Me dejo caer sobre esa carne joven y vital, clavándomela hasta los pelos. Los dos explotamos en gemidos al quedar íntimamente abrochados. 

Me agarra de las tetas y me las aprieta, me atrae hacía sí para chupar y morder, dejando impresas en mi sensibilizada piel las marcas de su calentura.

Mientras él se da el gusto de chuparme como un bebé grande, yo me deslizo en torno a ese vibrante pijazo, que cuánto más lo siento más grande me parece.

Le agarro las manos, las pongo en torno a mis caderas y lo incentivo para que acompañe mis movimientos, para que sea él quién me mueva. 

-¿Te gusta?- le pregunto, con un tono dulce, maternal.

-¡Sí… mucho… muchísimo…!- exclama.

-No te cortes, podés decirme mamá si querés, a mí no me molesta- le digo.

-¡Me gusta mucho mamá… mucho, mucho, mucho…!- se libera, dándole rienda suelta a ese Edipo que no había podido disimular conmigo.

-¡Así hijo, muy bien… mmmhhhhh… que rico te cogés a mami…!- le susurro, siguiéndole el juego.

Tengo enterrada entre mis piernas toda la vitalidad de su juventud, grande, fornida, poderosa. Y aunque está muy bien dotado, mucho más que cualquiera de mis amantes, se lo nota un tanto inexperto. 

No le pregunté si tenía novia, al igual que él no me preguntó si yo era casada, aunque en su celular alcancé a ver una foto suya con una chica como fondo de pantalla.

Luego de una buena cabalgata, me recuesto sobre su pecho, envuelta en suspiros, disfrutando de un orgasmo que empezó a gestarse en el mismo momento de la penetración y que alcanza su punto más álgido y explosivo justo ahora, cuándo rodeándome con sus brazos, me contiene contra su cuerpo. 

Nos besamos con una pasión intensa y arrolladora, mordiéndonos los labios, chupándonos.

Yo todavía estoy en la dulce agonía del placer, pero él sigue bien duro y erguido, todo dentro de mí.

Me da la vuelta suavemente, y sin salirse, me pone de espalda, se me echa encima y me coge ahora a su propio ritmo. En todo momento me mira a la cara, absorto, fascinado, aunque sé muy bien que no me está mirando a mí, a Lorena, sino a su madre. Que siente por fin estar cumpliendo un sueño.

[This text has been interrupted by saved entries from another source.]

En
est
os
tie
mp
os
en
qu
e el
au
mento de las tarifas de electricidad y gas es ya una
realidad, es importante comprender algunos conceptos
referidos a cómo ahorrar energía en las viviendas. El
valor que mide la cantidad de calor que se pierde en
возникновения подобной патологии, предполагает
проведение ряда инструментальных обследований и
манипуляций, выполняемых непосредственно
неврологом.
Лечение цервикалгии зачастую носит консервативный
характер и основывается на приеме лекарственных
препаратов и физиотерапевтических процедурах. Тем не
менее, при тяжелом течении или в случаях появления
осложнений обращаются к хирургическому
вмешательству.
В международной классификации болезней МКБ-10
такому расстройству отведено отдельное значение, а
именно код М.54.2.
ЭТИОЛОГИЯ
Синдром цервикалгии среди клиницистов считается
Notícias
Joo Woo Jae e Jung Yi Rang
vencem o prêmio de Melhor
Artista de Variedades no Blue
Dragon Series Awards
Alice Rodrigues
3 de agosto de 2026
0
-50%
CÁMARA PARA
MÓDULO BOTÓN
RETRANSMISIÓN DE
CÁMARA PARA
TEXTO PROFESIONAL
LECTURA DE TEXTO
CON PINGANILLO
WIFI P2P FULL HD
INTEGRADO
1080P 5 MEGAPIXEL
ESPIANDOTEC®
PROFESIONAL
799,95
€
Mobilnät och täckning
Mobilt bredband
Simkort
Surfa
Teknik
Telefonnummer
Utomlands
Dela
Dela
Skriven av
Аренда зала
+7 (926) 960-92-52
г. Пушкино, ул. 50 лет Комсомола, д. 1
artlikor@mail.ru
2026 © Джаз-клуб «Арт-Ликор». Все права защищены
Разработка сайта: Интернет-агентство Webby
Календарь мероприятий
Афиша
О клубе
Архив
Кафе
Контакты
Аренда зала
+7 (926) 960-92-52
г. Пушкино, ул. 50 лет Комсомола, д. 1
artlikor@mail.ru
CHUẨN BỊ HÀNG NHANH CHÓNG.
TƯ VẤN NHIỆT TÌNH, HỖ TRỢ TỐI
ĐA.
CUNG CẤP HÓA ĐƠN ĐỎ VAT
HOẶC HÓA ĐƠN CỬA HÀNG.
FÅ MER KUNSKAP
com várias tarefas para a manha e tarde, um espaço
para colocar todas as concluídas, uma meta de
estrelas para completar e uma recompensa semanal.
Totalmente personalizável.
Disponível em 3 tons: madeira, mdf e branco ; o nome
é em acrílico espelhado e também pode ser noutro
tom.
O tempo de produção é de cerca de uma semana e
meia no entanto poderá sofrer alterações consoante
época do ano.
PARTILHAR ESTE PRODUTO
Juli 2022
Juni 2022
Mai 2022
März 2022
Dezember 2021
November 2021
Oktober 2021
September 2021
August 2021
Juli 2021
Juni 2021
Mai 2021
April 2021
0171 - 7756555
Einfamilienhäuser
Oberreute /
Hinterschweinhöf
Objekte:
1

Me aferro a él con brazos y piernas, sintiendo que cada embestida me llega hasta lo más profundo, como si su verga se hiciera todavía más larga al hundirse en mí, alcanzando con su pesadez y consistencia, el último tramo accesible de mi concha.

No tarda mucho en caer fulminado, derramándose dentro mío en oleadas bien cargadas de efusividad.

-Perdón… no quise…- trata de disculparse por acabarme adentro.

-No pasa nada, yo lo quería… quiero sentirte…- lo tranquilizo.

Le acaricio la cabeza con gesto maternal, y susurrándole al oído, agrego cómplice:

-¡Así es hijo, muy bien, todo adentro… hacele un hermanito a mamá…!-

Sonríe y me besa, y tal como le pido, se queda dentro mío hasta vaciarse por completo. Cuándo sale, le doy una rechupada de yapa.

Me levanto y voy al baño a enjuagarme, sé que me está mirando, así que camino sexy, sensual, mostrándole en todo su esplendor el cuerpo de la veterana que acaba de comerse.

Cuándo salimos del telo me propone intercambiar teléfonos, le doy el mío, pero ya estoy decidida a bloquearlo apenas me llame. Hacerle de mamá a alguien estuvo bueno para una vez, pero no para que se haga costumbre.